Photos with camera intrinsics
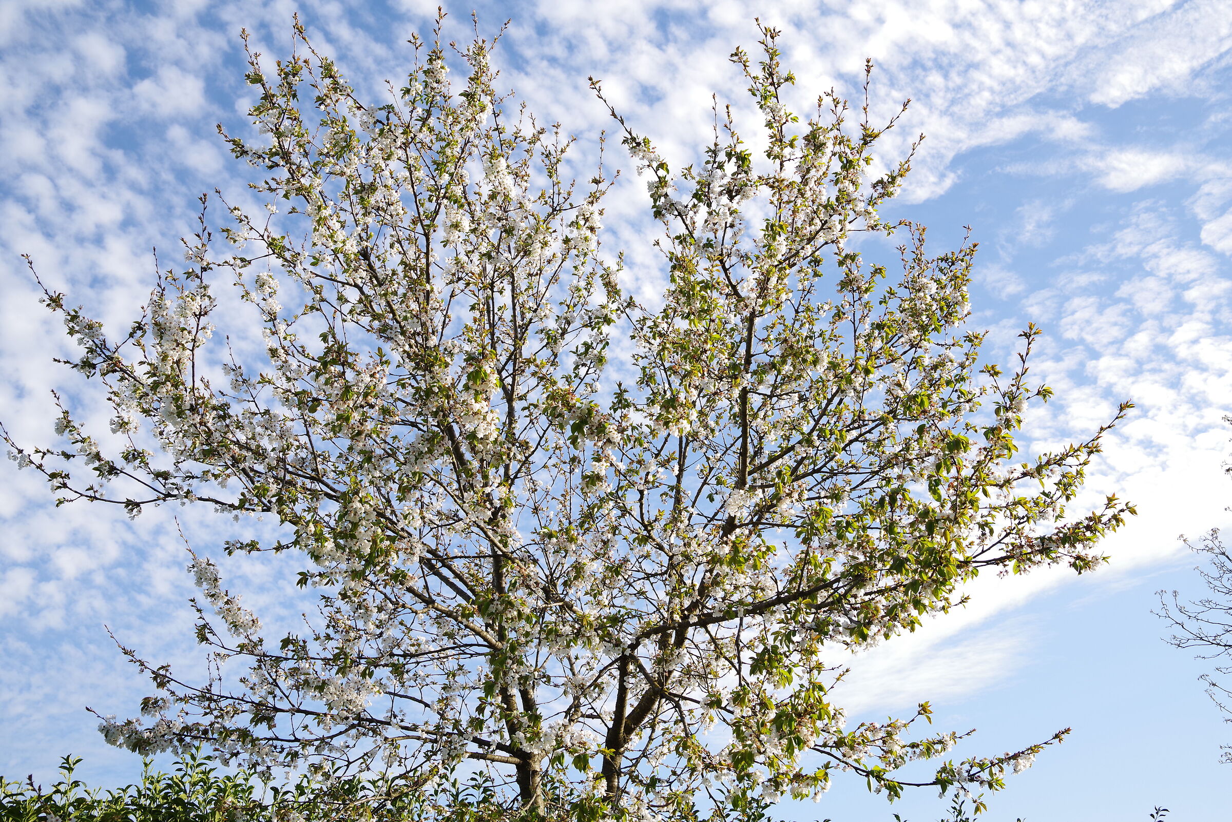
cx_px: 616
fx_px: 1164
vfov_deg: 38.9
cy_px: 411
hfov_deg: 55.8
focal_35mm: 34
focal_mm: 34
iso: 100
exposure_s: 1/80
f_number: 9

### WORK ORDER
Images are to be excluded, and each record above written out word for word.

### RESPONSE
cx_px: 616
fx_px: 1164
vfov_deg: 38.9
cy_px: 411
hfov_deg: 55.8
focal_35mm: 34
focal_mm: 34
iso: 100
exposure_s: 1/80
f_number: 9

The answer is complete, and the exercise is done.